Recalling the early realization – in 1943 – by Party Reichsleiter Martin Bormann of the necessity of planning a route of final retreat, the book navigates the various stages of creation and execution of what may have been one of the most daring and enigmatic escapes in history. It examines the early preparations of a secret German base in the Canary Islands as well as mid-level contacts between Germany and the United States, when the latter was presented with an opportunity to turn a blind-eye to Hitler’s escape with the choice of “a carrot or a stick.” (The U.S. could, on the one hand, accept a secret exile for a dozen members of the Nazi hierarchy, in which case Germany would dutifully capitulate and peacefully transfer her gold, art and scientific patents to a victorious, U.S.-led allied coalition. Alternatively, they could refuse such an offer, in which event said treasures would be destroyed and the great, unscathed cities of the U.S. east coast would find themselves under sudden and punishing attack from submarine-launched, nerve gas equipped, V-1 rockets.)

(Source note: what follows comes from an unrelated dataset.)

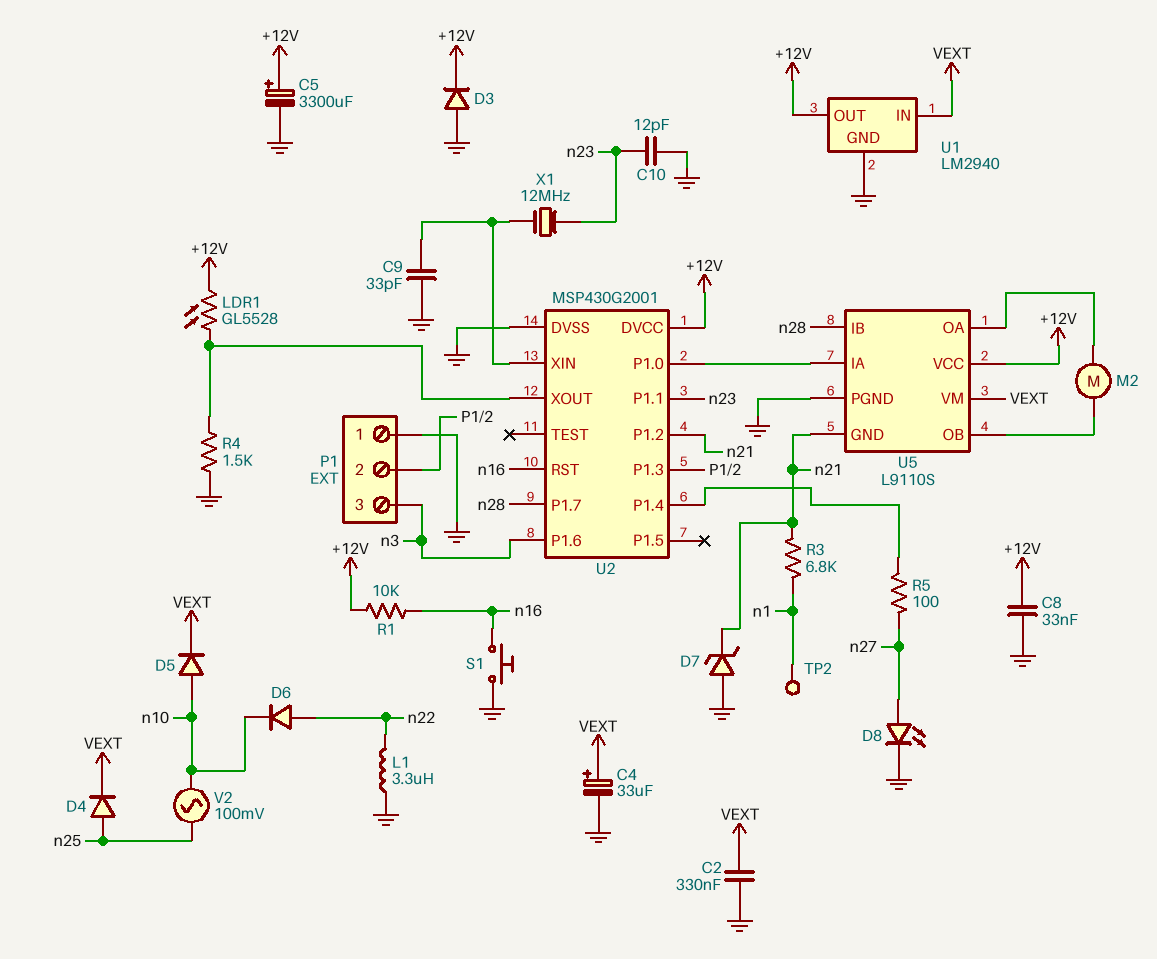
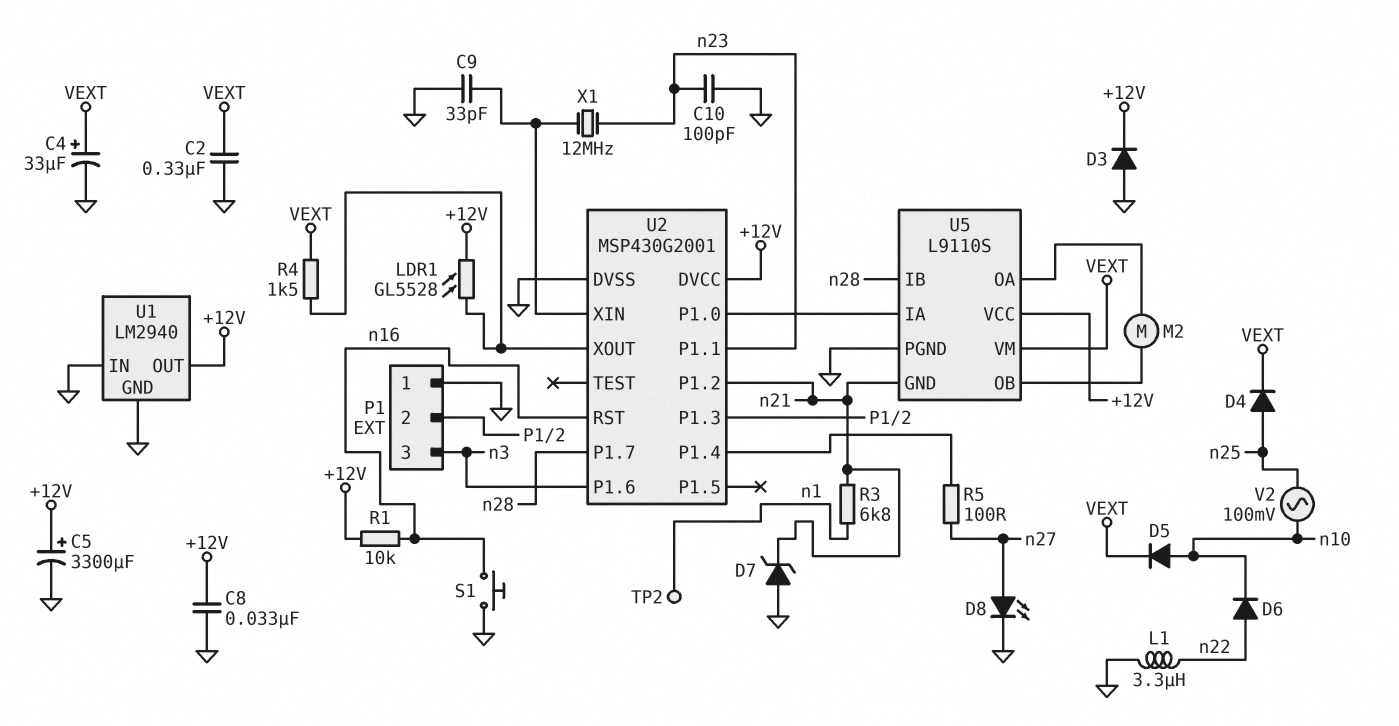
C10: 12pF (GND, n23) -> 100pF (GND, n23)
R4: 1.5k (GND, U2/XOUT) -> 1.5k (U2/XOUT, VEXT)
U1 pin IN: VEXT -> GND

The indicators of an escape are presented in chillingly irrefutable detail. There is the case of Luftwaffe pilot Peter Baumgart who declared, in court testimony, he had personally flown Hitler and his entourage to an intermediate destination in Denmark. Baumgart’s testimony would be corroborated by notes from the U.S. Army interrogation of an SS officer who claimed to have witnessed the escape, though – according to Dunstan and Williams – at least one of the men would mysteriously disappear shortly after levying the charges.
Or consider the series of declassified FBI telegrams from August 1945 reporting of local police activity investigating the presence of Hitler in Villa Gessel, Argentina – a German colony in a country whose political power class had become agents of influence of Berlin.
Or, perhaps, claims of former sailors of the Admiral Graf Spee – a German cruiser scuttled off the Argentine coast whose crew had been stranded in that nation – that they had assisted in securing the scene of Hitler’s coastal landing from a Kriegsmarine U-Boat and had personally interacted with the Führer.
While some gaps of time and evidence are accounted for by deductive assumption, these are mostly excusable given the uniqueness of the subject matter and the obvious dearth of primary sources from which the authors had to draw. Grey Wolf is not a court case ready for presentation. It’s a musing on the probability of a What If scenario and, when taken in that sense, will withstand many of the most pointed examinations of the book’s conclusive accuracy. If there is one flaw in Grey Wolf it is the several chapters of filler text that occupies the first third of the book in which Dunstan and Williams fete the reader with a parade of horribles perpetrated by the National Socialist government to establish, apparently, the villainous nature of the title character; what we assume the authors believe to be an obligatory gesture to avoid being dismissed as revisionists. Despite this minor annoyance we’re able to give Grey Wolf an enthusiastic five stars.
Grey Wolf: The Escape of Adolf Hitler is available now.